Rubin’s essay reminded me of my favorite Elizabeth Warren quote:
There is nobody in this country who got rich on their own. Nobody. You built a factory out there – good for you. But I want to be clear. You moved your goods to market on roads the rest of us paid for. You hired workers the rest of us paid to educate. You were safe in your factory because of police forces and fire forces that the rest of us paid for. You didn’t have to worry that marauding bands would come and seize everything at your factory… Now look. You built a factory and it turned into something terrific or a great idea – God bless! Keep a hunk of it. But part of the underlying social contract is you take a hunk of that and pay forward for the next kid who comes along.”

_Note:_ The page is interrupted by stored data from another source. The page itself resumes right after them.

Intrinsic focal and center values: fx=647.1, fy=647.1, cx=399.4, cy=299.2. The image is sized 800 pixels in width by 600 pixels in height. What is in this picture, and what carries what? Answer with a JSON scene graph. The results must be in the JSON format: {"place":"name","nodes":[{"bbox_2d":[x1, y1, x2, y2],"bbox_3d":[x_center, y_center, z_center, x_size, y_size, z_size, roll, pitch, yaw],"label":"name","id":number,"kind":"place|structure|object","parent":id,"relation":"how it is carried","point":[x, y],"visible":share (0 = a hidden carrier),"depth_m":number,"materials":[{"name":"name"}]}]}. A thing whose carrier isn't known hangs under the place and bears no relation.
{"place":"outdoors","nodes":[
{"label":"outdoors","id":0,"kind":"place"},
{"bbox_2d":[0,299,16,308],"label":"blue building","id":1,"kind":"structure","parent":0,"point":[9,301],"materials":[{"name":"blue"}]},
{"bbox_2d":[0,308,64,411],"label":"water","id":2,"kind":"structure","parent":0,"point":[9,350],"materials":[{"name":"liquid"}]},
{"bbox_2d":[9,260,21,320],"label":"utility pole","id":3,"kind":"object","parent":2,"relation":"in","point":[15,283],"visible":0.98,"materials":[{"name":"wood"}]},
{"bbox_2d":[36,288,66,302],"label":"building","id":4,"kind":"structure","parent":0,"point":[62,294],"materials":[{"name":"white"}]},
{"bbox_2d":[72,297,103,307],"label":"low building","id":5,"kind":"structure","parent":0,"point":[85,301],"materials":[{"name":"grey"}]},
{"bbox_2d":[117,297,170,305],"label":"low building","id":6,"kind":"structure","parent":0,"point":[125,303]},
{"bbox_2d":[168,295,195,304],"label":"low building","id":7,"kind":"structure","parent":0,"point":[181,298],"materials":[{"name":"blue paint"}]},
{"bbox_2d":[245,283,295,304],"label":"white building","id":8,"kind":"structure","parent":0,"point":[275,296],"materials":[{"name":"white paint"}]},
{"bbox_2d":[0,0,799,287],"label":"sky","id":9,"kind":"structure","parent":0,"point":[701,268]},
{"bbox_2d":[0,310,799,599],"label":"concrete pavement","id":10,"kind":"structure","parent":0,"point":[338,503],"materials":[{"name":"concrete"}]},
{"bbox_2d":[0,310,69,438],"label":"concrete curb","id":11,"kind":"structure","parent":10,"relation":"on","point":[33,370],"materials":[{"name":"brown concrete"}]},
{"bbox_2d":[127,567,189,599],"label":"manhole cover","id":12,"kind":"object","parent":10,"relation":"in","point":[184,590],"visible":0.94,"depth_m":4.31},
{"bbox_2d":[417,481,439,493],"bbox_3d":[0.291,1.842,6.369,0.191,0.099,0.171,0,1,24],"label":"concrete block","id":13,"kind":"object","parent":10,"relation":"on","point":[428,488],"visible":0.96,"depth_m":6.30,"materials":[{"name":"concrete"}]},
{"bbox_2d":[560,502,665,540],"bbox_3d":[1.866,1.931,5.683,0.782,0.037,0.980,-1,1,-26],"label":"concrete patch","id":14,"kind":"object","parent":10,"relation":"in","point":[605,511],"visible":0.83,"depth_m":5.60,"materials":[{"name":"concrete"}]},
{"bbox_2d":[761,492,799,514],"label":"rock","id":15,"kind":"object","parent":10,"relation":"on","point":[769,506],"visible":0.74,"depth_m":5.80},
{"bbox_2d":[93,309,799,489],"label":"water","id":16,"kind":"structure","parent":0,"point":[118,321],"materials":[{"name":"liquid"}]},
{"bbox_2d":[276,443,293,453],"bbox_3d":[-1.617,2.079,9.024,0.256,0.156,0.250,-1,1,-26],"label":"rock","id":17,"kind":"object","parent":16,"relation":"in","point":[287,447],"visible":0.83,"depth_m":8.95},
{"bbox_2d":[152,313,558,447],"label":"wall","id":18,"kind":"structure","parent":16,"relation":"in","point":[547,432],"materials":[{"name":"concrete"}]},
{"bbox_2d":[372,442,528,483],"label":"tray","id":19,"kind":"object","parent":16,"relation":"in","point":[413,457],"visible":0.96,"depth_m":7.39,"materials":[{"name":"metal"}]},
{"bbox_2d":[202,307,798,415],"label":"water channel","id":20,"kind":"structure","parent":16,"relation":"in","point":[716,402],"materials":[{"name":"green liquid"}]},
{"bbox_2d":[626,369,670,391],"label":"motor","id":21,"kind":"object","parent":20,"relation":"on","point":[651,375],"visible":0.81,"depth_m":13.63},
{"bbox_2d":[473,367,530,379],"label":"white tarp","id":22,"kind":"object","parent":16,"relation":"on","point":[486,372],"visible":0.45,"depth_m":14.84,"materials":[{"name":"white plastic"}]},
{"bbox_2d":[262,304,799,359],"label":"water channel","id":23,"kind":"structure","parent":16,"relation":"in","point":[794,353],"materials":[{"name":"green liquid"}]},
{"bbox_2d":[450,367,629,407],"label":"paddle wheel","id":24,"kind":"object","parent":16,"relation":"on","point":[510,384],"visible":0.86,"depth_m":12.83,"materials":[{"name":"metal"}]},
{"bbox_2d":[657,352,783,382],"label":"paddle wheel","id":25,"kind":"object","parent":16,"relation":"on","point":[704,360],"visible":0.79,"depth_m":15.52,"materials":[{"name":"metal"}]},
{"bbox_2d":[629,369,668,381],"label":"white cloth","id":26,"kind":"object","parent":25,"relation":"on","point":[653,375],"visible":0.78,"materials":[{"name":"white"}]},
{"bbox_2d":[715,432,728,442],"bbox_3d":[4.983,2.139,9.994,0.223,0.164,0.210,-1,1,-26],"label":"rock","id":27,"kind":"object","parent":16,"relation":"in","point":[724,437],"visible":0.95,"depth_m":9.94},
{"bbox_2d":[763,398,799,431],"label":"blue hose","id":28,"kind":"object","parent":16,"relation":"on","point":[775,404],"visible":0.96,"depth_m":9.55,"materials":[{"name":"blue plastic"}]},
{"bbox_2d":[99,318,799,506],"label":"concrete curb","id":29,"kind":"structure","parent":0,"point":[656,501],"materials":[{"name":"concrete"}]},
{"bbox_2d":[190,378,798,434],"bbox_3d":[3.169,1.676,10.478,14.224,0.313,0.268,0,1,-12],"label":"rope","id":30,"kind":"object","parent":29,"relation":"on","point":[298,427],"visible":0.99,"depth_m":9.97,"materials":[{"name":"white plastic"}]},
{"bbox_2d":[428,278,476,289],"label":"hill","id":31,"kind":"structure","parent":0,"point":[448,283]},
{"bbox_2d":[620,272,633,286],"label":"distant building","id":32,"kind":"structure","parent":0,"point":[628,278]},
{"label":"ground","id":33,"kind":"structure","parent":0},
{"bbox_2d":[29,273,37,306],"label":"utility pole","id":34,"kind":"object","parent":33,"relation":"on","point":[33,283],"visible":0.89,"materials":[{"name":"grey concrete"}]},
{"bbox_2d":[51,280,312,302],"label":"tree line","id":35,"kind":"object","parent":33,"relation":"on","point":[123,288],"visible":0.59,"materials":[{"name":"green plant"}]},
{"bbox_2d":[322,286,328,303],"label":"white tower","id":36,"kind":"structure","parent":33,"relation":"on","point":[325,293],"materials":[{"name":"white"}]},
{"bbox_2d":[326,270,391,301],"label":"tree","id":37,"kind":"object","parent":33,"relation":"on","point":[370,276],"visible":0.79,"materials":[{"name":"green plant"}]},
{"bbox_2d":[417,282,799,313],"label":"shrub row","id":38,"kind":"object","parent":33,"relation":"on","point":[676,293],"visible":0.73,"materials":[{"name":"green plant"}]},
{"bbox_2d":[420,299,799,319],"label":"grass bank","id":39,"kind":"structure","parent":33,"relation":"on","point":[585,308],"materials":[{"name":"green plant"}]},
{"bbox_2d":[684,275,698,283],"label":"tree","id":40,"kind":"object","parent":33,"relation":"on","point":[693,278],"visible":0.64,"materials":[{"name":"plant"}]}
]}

Are there people whose drive and intellect allow them to achieve more than their neighbors? Of course. But individual achievement is either limited or facilitated by the legal and economic systems within which that individual expends his or her effort. And–as Rubin’s essay also reminds us–financial status doesn’t necessarily reflect wisdom or virtue or the possession of other admirable qualities.
Some people are admirable. Some are not. One’s finances, however, are rarely an accurate indicator.